Learned from it, too. “Because I’ve never had any desire for fame nor to be the best but my best, I’ve analysed teammates and, look,” he says, pausing. “Because the most famous players get highlighted more and sometimes feel the need to demonstrate that …” There is another pause. “When I’ve analysed, I’ve seen negative things that helped me learn and positive things I’ve followed. Everyone has their own personality, you respect that, but there are things I don’t want to ever have in my life, that I reject completely. That’s my reflection.”

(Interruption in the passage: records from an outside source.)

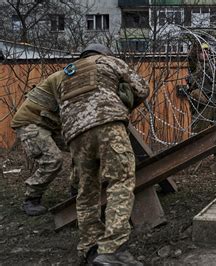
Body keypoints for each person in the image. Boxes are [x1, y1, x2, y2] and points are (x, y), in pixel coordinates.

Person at [53, 43, 149, 265]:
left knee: (86, 190)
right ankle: (113, 249)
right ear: (103, 53)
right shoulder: (108, 61)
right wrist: (125, 104)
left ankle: (90, 249)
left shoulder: (66, 73)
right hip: (107, 124)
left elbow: (61, 108)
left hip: (75, 134)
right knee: (120, 180)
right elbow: (141, 88)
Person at [11, 72, 78, 216]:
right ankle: (31, 199)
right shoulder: (68, 76)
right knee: (52, 160)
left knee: (82, 149)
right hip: (31, 122)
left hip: (49, 124)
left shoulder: (78, 76)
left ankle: (77, 189)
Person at [187, 42, 216, 135]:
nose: (205, 54)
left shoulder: (213, 64)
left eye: (207, 51)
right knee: (199, 133)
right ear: (198, 53)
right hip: (203, 104)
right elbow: (191, 57)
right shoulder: (194, 66)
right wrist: (196, 44)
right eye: (202, 52)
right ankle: (198, 149)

The way he tells it Uruguay, like the countryside, is a refuge; a way of reconnecting with what was left behind. “A lot is about humility. Here, the player knows you have to be humble, step down from certain pedestals. These days, everything takes us to a place where the player is egotistical, because he’s thinking about the awards, about …” Cavani pauses. “He leaves aside things that are nicer. If one day I got an individual award I’d be happy, sure, because it underlines your work, but it wouldn’t change my life because the greatest happiness is a photo of my team at home.”

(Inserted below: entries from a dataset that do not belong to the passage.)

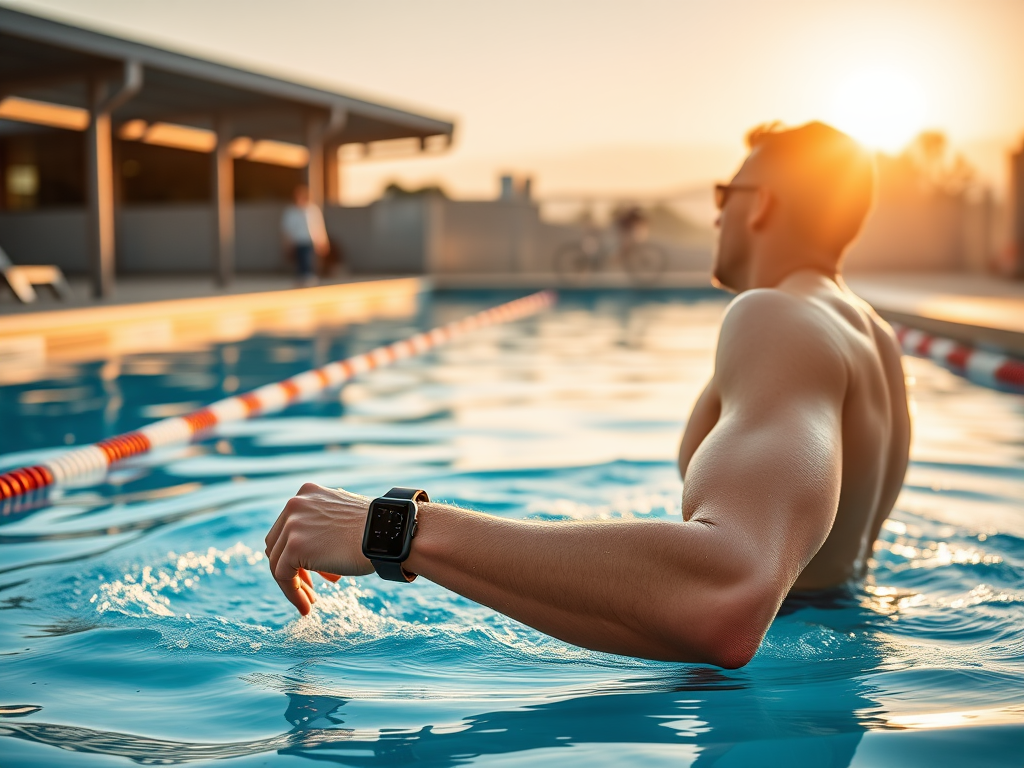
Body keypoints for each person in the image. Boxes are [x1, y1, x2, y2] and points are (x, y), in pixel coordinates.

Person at [264, 121, 910, 669]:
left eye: (725, 192)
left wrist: (397, 529)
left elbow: (729, 592)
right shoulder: (872, 337)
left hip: (770, 702)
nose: (716, 212)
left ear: (761, 202)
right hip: (836, 683)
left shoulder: (776, 317)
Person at [281, 184, 329, 286]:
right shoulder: (291, 212)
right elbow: (287, 229)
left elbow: (319, 226)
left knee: (309, 260)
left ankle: (308, 276)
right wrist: (286, 243)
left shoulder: (312, 210)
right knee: (301, 260)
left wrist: (323, 241)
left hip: (310, 241)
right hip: (297, 241)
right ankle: (303, 277)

How then do Uruguay avoid that trap, the arrogance, the selfishness? How does that not shift with the emergence of a new generation? “You know what it is?” Cavani replies. “It’s that in our national team, like in our country, people like that are not looked upon kindly. It could be a cultural thing. That idea, that identity, is so clear from youth level that it’s already inculcated in Uruguayan players and hopefully will never be lost. That culture of work, sacrifice, unity which has seen us beat great national teams. It’s not Suárez or Cavani or this guy or that, no. It’s Uruguay. The objective is to win. And we’re conscious that none of us will ever win anything on our own.

Uruguay supporters with cut-outs of Edison Cavani and Luis Suárez during Russia 2018.
Uruguay supporters with cut-outs of Edison Cavani and Luis Suárez during Russia 2018. Photograph: NurPhoto/Getty Images

“All of us play at a high level but when you’re in the national team you realise that the essence of football is still there,” Cavani says, something almost wistful in his voice. “It’s well-known names, stars at big clubs, yet you feel that solidarity, what football really is. I like to sweat my team’s shirt. Sometimes you lose but I want to know my team gave itself entirely. When you win that way, you enjoy it twice as much. That’s my philosophy of life and football. Earn it. Anything that comes easy never has the same feeling; he who simply receives never appreciates it the way he would when it costs, when there’s sacrifice.

“One of the things I’ve learned about myself through football is there’s always a reason. When you work towards an objective, incredible things can happen. Coldly, sometimes, you can’t understand it, can’t grasp it, but if you pursued it, it can happen.

“The peace I need to approach football, what you see as pressure, is the knowledge that I respected my teammates, held nothing back. Fear grabs you sometimes but if you know you’re giving everything – really giving it, not just lip‑service – that lifts the pressure from you. You have nerves before a game, before a World Cup, but that shows you’re alive, ready. The day I don’t have that, I’ll leave. People confuse that, they get it wrong: a little fear is good. And then, once you step out there, it’s gone.”